Using the Disk Method or washer method (im not sure which one)
Find The volume of y=x^3 , y=1 , x = 2
revolving around the X axis
V=PI*INT y^2 dx
=PI INT x^6 dx from x=1 to x=2
PI*y^2 is the area of the disk
dx is its thickness.
I will assume you want to rotate the region bounded by your three curves.
vol = π(integral) (x^6 - 1)dx
= π[(x^7)/7 - x]from 1 to 2
= pi[128/7-2 - (1/7 - 1)]
= π[127/7 - 1) cubic units
check my arithmetic, I have been making some silly typing errors lately.
Maybe you mean the area between the horizontal line y = 1 and the curve y = x^3 from their intersection at (1,1) to the vertical line x = 2 spun around the x axis?
That would be washers.
inner radius = 1
outer radius = x^3
area of washer = pi (x^3)^2 - pi
= pi (x^6-1)
integrate that times dx from x = 1 to x = 2
pi ( x^7/7 - x) at x = 2 = pi 128/7 -14/7) = pi (114/7)
pi (x^7/7 - x) at x = 1 = pi(1/7 - 1)= pi (-6/7)
so
pi (120/7)
Well, we check this time :)
noticed that too, lol
but, after all, I am on third cup of coffee.
To find the volume of the solid formed by revolving the region between the curve y = x^3, the line y = 1, and the x-axis from x = 0 to x = 2 about the x-axis, we can use the disk method.
The disk method involves using infinitesimally small disks to approximate the volume of the solid. We integrate the cross-sectional area of each disk over the interval [0, 2] to find the total volume.
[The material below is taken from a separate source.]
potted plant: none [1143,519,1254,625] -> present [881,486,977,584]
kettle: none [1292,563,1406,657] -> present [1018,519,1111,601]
First, let's find the equation of the region bounded between y = x^3, y = 1, and the x-axis. The curve y = x^3 intersects the line y = 1 at x = 1, since 1^3 = 1. So, the region can be defined by the inequalities x^3 ≤ y ≤ 1.
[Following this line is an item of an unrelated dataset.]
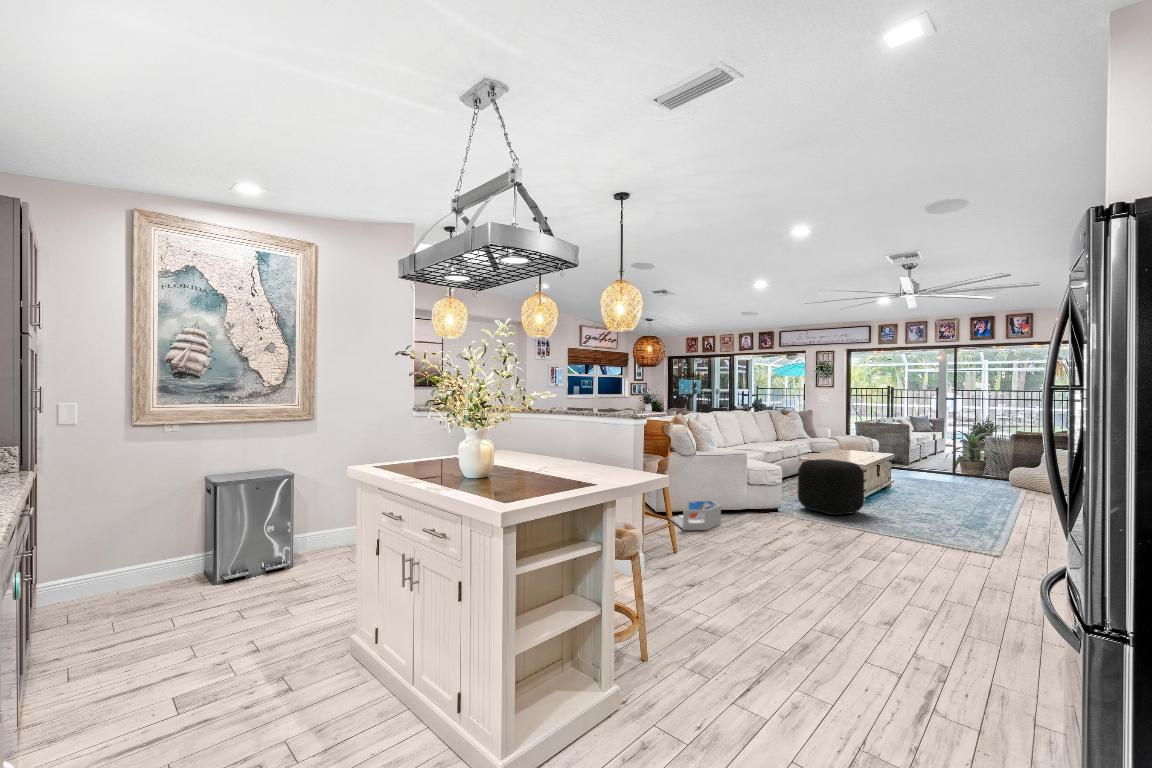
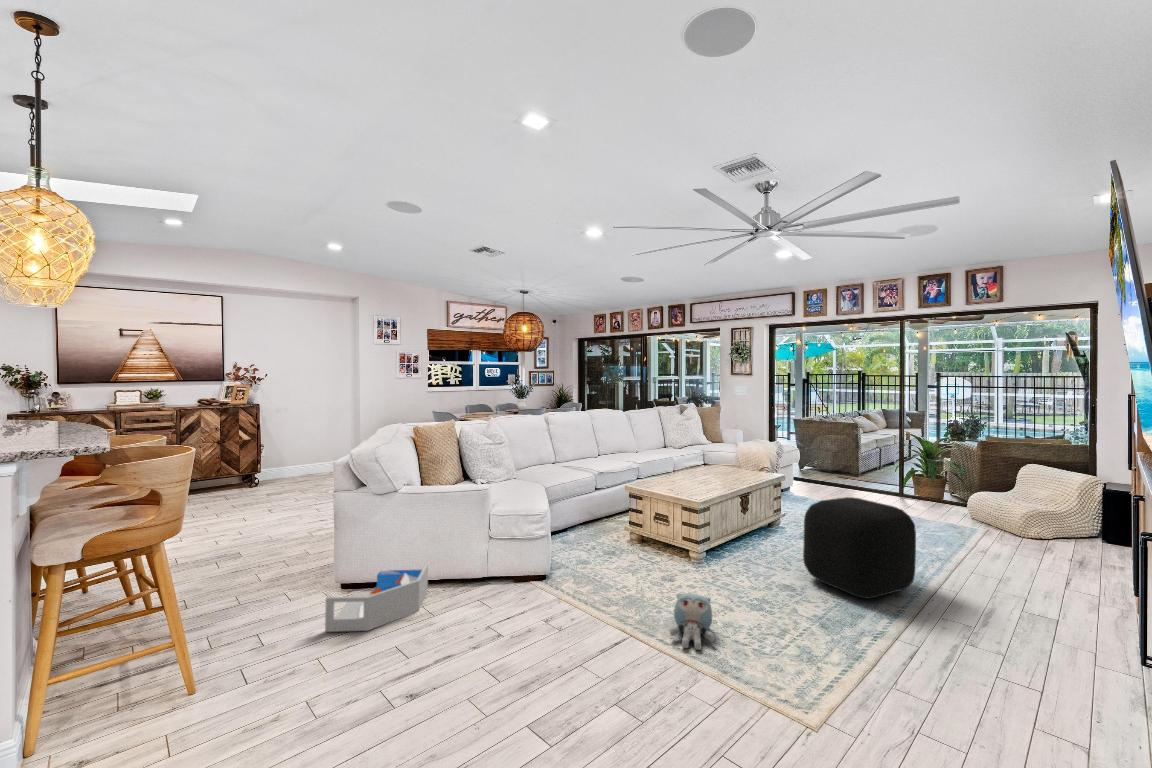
ottoman: present [798,459,864,515] -> present [803,497,916,598]
plush toy: none [883,509,916,535] -> present [670,594,715,650]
The radius of each disk will be equal to the x-coordinate of the function y = x^3, which is x. The area of each disk is given by A = π * radius^2 = π * x^2. Integrating this area over the interval [0, 1], we get the volume V as follows:
V = ∫[0, 1] π * x^2 dx
To evaluate this integral, we can rewrite it as:
V = π * ∫[0, 1] x^2 dx
Integrating x^2 with respect to x gives:
V = π * (x^3/3) | from 0 to 1
V = π * (1^3/3 - 0^3/3)
V = π * 1/3
Hence, the volume of the solid generated by revolving the region bounded between y = x^3, y = 1, and the x-axis from x = 0 to x = 1 about the x-axis is π/3 cubic units.